Certes, il y a eu des erreurs d’aménagement, voire pire. Oui, certains ont accordé des permis de construire sans tenir compte du danger. Mais il y a aussi des gens qui n’ont pas choisi de s’installer là où ils sont, ou qui sont attachés à un territoire où ils ont leurs racines, leur histoire. Au lieu de stigmatiser, d’exclure, de chercher des boucs émissaires, donnons-nous les moyens de gérer les héritages et de nous préparer à ce qui s’annonce. Une fois de plus, la catastrophe n’est jamais certaine. Mais il faut regarder le problème en face et assumer les conséquences de nos choix, y compris de l’inaction.
Parce que votre vulnérabilité aux risques climatiques diffère énormément selon vos ressources et votre situation personnelle, familiale, etc. De nombreuses études ont montré que tout le monde n’a pas la même capacité à s’adapter et que la vulnérabilité se nourrit des inégalités, qui elles-mêmes se cumulent. En ville, on sait par exemple que les quartiers les plus populaires sont les plus affectés par les canicules, parce que les logements sont des passoires thermiques, mais aussi que l’accès aux soins, à l’information préventive, aux secours est dégradé. Les populations démunies sont souvent « captives ». Faute de ressources, leur mobilité est limitée. Elles ne peuvent pas partir ailleurs, en vacances ou dans une résidence secondaire.

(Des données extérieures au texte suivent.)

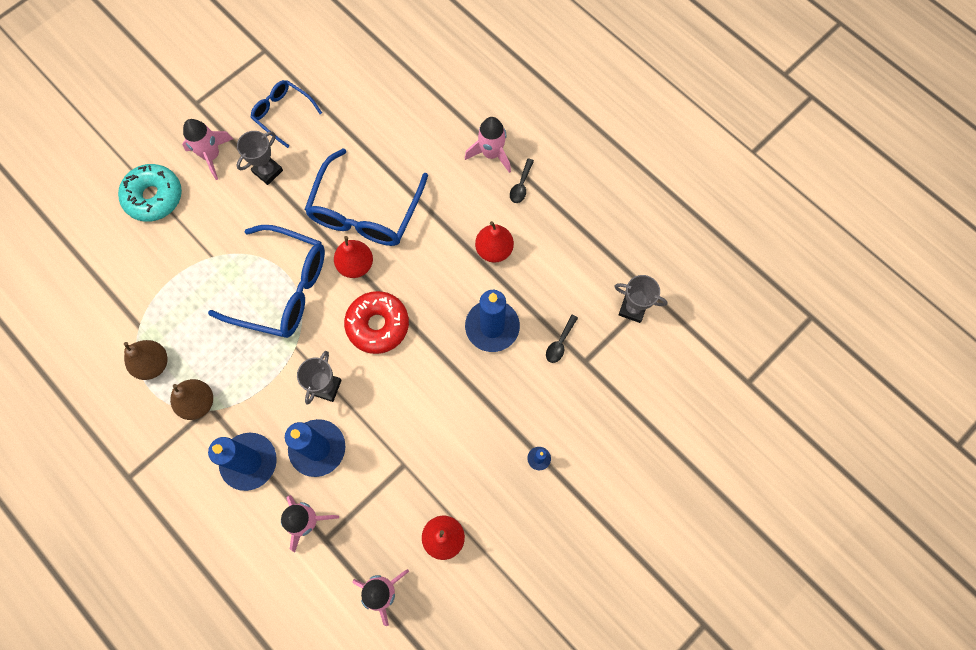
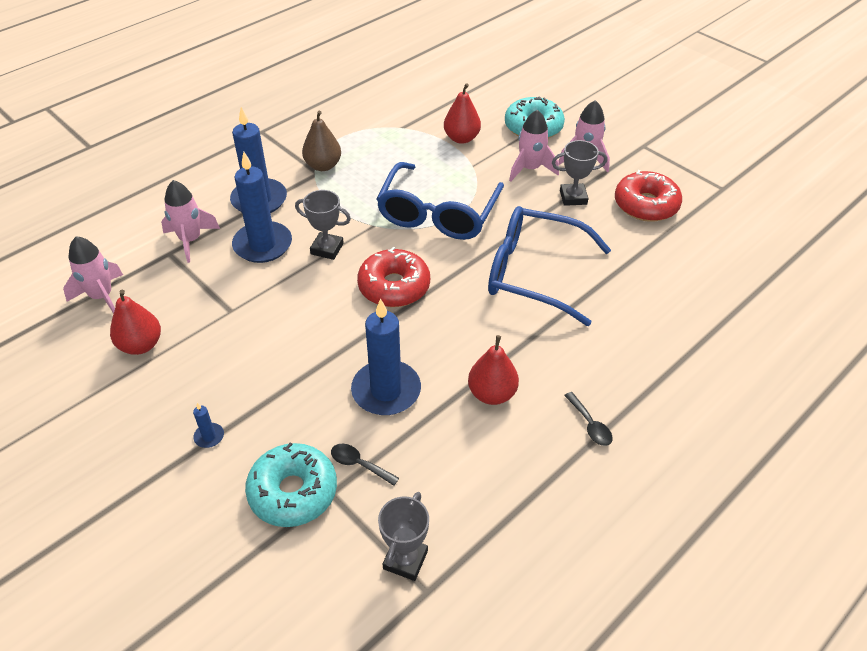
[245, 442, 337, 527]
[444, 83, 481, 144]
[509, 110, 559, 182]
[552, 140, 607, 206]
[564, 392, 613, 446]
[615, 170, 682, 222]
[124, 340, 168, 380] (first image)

Idem avec le risque d’inondation. On entend par exemple dire que ceux qui habitent le littoral sont forcément des riches, qui auront les moyens de s’en sortir. Les choses sont bien plus compliquées. Les maisons situées en zone inondable ont aussi été construites à destination des petites classes moyennes, pour qui il s’agit des seuls terrains accessibles à la propriété. Et que dire des mobilhomes ou de ceux qui habitent à l’année dans des campings ? Ou de l’habitat précaire et informel dans les outre-mers ? L’adaptation au réchauffement climatique est un enjeu énorme parce qu’il y a derrière des questions de justice sociale et territoriale. Si certains auront les moyens de s’adapter, d’autres non. La puissance publique a donc un rôle immense à jouer pour assurer l’égalité des chances.
Le mot résilience pose problème si on s’en sert juste pour adresser aux individus des injonctions à l’adaptation sans mettre en question les causes structurelles de leur vulnérabilité. Si, pour le dire plus directement, on s’en sert pour justifier le statu quo et exiger des individus qu’ils encaissent et prennent sur eux. Pour ma part, je l’entends au contraire comme un appel à engager des transformations profondes de nos modes de vie afin d’être en mesure d’absorber les perturbations qui nous attendent avec le moins de dommages possibles.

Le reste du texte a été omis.